AM : Oui. Pas pour pétrifier, mais pour mesurer l’épaisseur. Pour retourner en arrière, me forcer à archiver sur une forme plus standardisée, plus communicable, plus explicite. Sur un ordinateur, je switche très vite. Je me dis : « ça je le lirai plus tard ». Il y a une culture de la consommation, des médias, de la bascule. Je trouve que le livre réinscrit dans une autre temporalité. Quand tu as une exposition dans un festival numérique, ce n’est pas documenté avant, et il n’y pas de catalogue pour le remontrer. Je pense que le livre amène à un autre temps de compréhension, pour montrer les choses, les expliquer. Il permet de resynthétiser un travail, l’inscrire dans le temps, le cataloguer.
Il y a peu de livres qui montrent le travail des net artistes, il n’y a que peu de livre d’images, de catalogue de captures d’écran . Il n’y a presque rien qui retrace ce parcours là. Passer d’une forme que tu vois à l’écran, sur un autre support, dans un temps complètement différent, cela implique de rentrer dans…
CD : … d’autres contraintes, d’autres paramètres, d’autres symboliques.
AM : Et d’un point de vue économique, alors qu’on est totalement autonome en produisant et donnant tout en ligne, repasser dans des formats plus classiques signifient trouver de l’argent, un éditeur… J’aimerais trouver le moyen de pousser la provocation jusqu’au bout, en trouvant les moyens de financer le livre et de le mettre en libre service. Les mettre dans des lieux, comme le don à l’étalage.
Mon dernier travail s’appelle Around the world ; j’utilise quatre vues de Google Street View que j’ai hackées , pour créer une vue globale, imaginaire. J’appelle ça des tableaux.
Tu reviens à tes collages du début ?
AM : Oui, je reviens à cette forme-là peut-être, mais dans une forme beaucoup plus inscrite dans le réseau. Le premier tableau s’appelle : Je martelais sans cesse . C’est un tableau où je recompose un paysage, entre le physique et le virtuel, entre deux mondes. Ce tableau recompose donc un paysage, en l’occurrence un nuage dans le premier tableau, à partir de quatre vues différentes issues de Google Street View. Ces vues directement extraites de Google Street View visent non pas la rue, mais je relocalise la vue vers le ciel. Il y a dans ces paysages des vues « hackées de Google Street View, du texte, des animations, des dessins. Ce collage se situe entre l’objet hyper technique (pour hacker la vue Google street view, j’ai une technique très particulière), et la recomposition d’un paysage imaginaire, entre ici et là. La question du lieu, du flux qui avance de manière fluide et continue. C’est le travail qui me tient le plus à cœur en ce moment. Ensuite je voudrais rematerialiser ces tableaux par des aquarelles. Ça se rapproche d’un travail de peintre. Pour recomposer deux vues, c’est très minutieux, et c’est à la fois une recomposition totalement abstraite. Cela rejoint deux axes de mon travail à la fois très technique et très graphique.

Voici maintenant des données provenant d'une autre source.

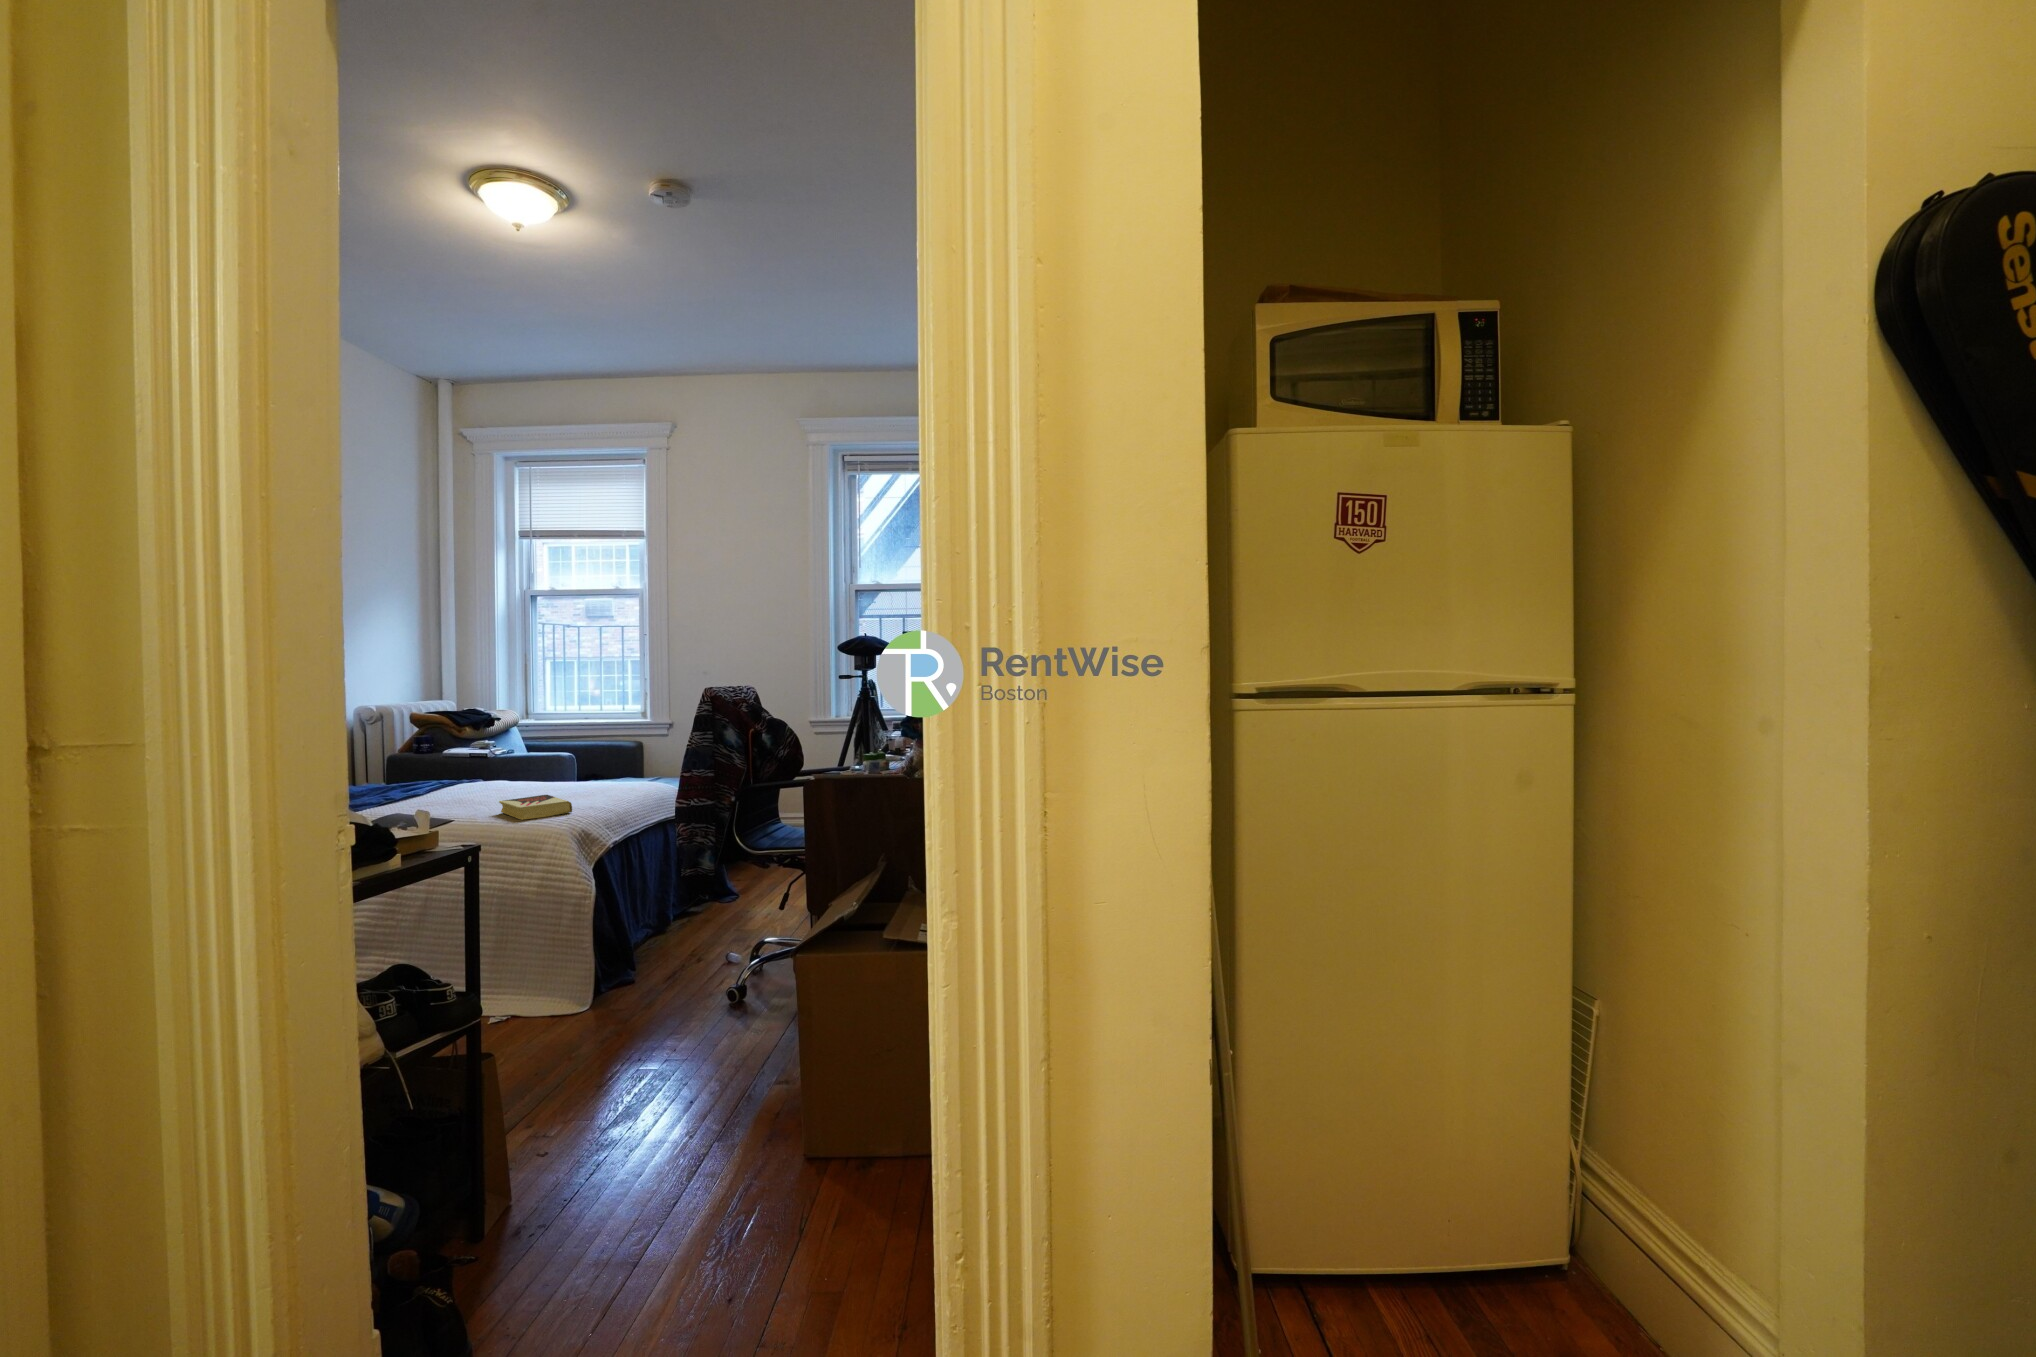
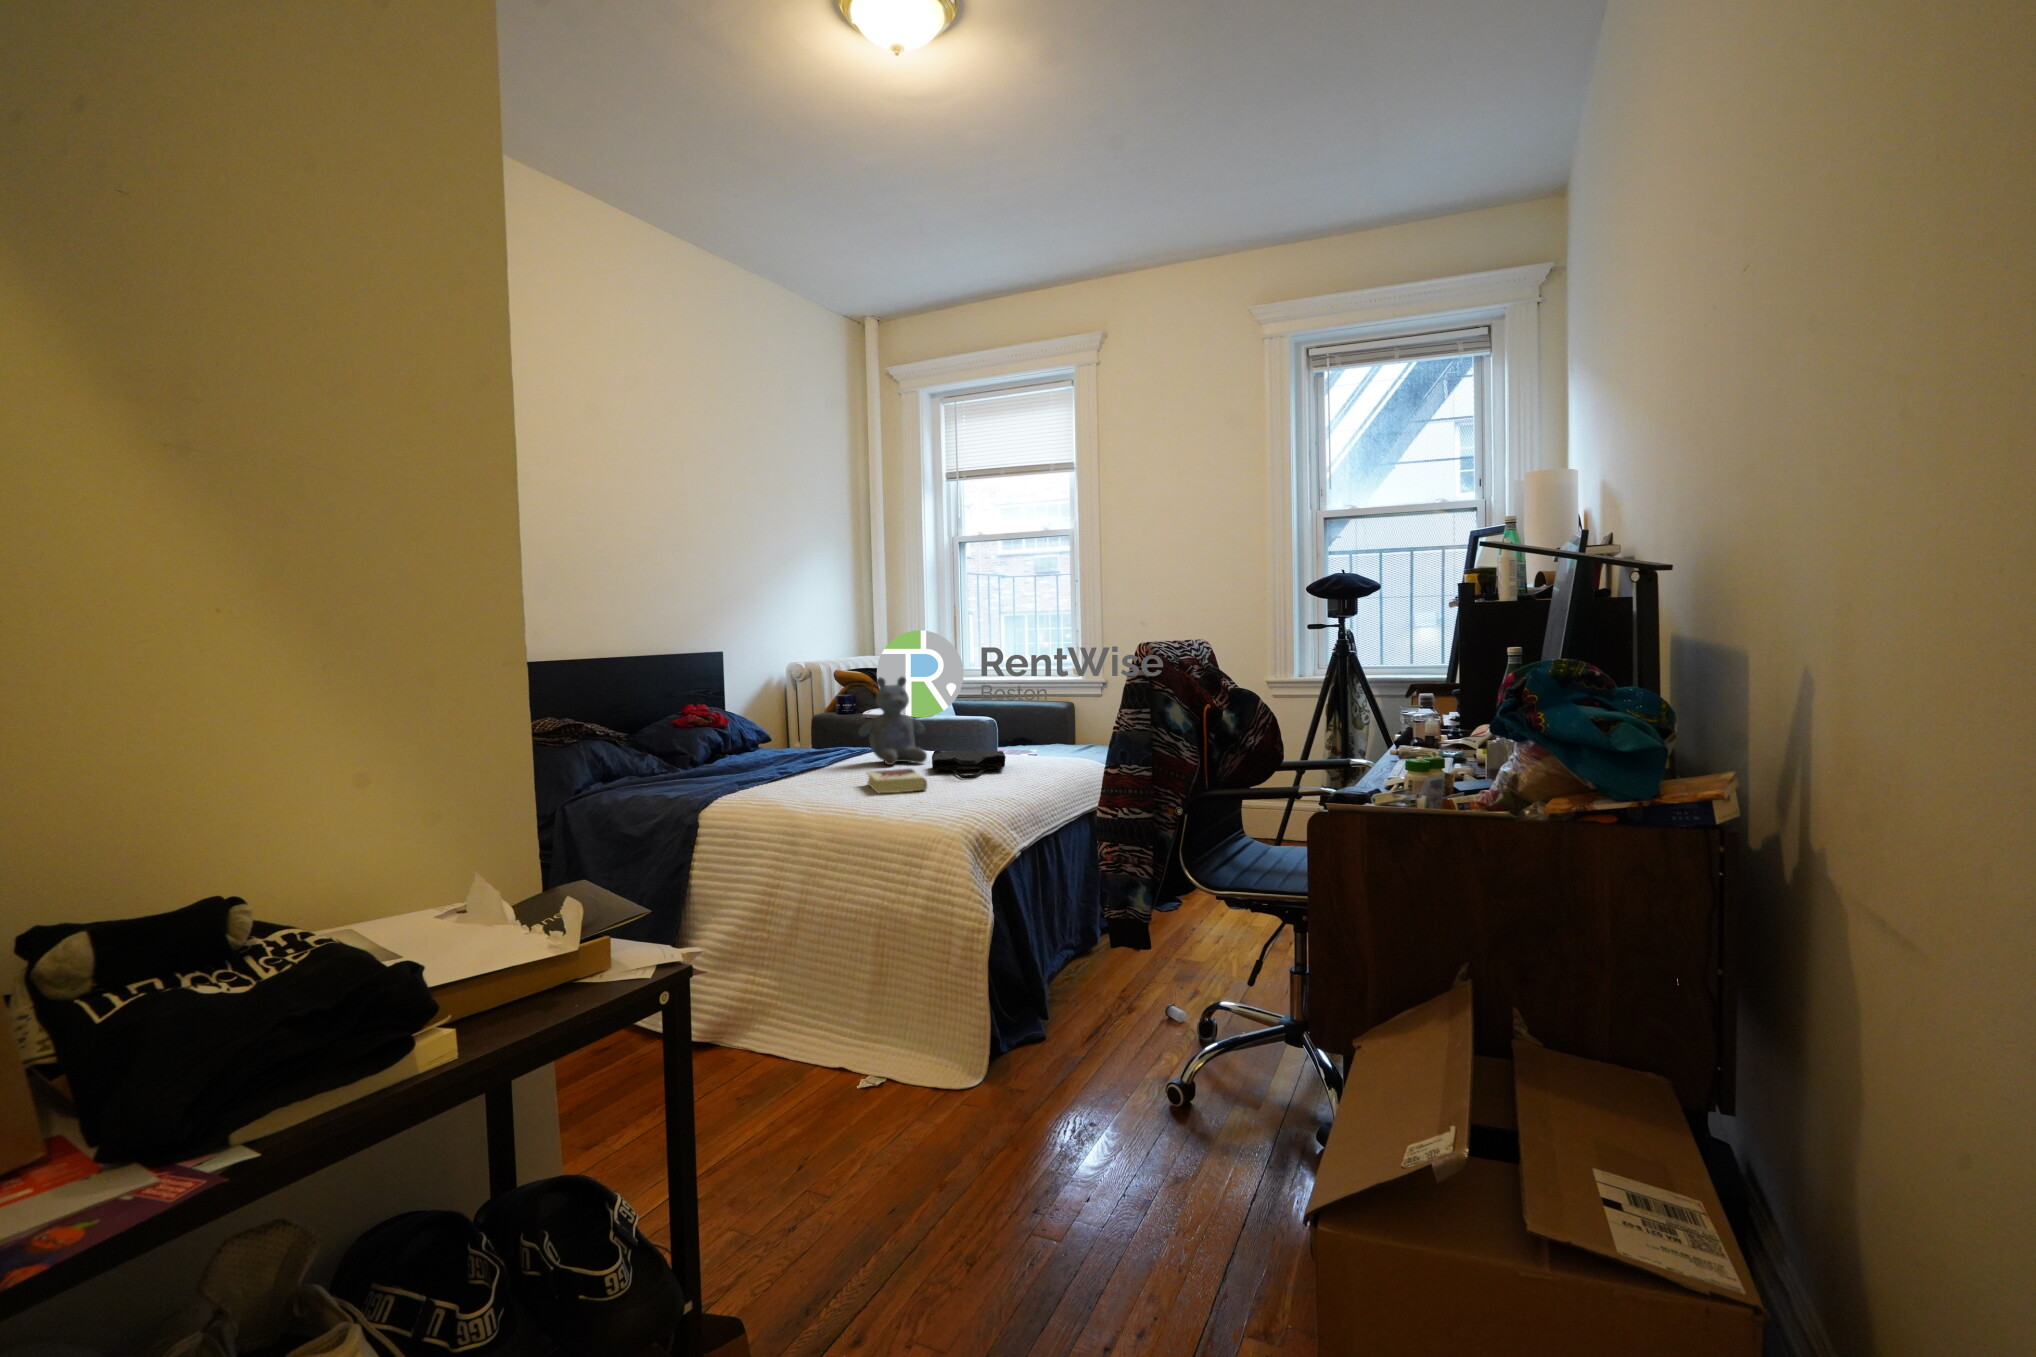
stuffed bear: none [471,712,546,794] -> present [859,677,927,765]
tote bag: none [555,774,633,800] -> present [932,750,1006,779]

Et que dire de la loi Hadopi ?
AM : La copie fait partie de la pratique. C’est fondamental. Copier du texte, du code, des images, copier des sons, se les approprier, les modifier. Cela fait partie de la pratique d’Internet.
CD : Mais c’est une copie intelligente, une pratique consciente d’elle-même. Il ne s’agit pas de consommation.
AM : La copie libre fait partie du media. Vouloir l’empêcher, c’est antinomique avec la pratique même. Elle est de toute façon impossible à contrôler, car dès qu’il y a une barrière, il y a toujours des moyens de la contourner. C’est complètement illusoire.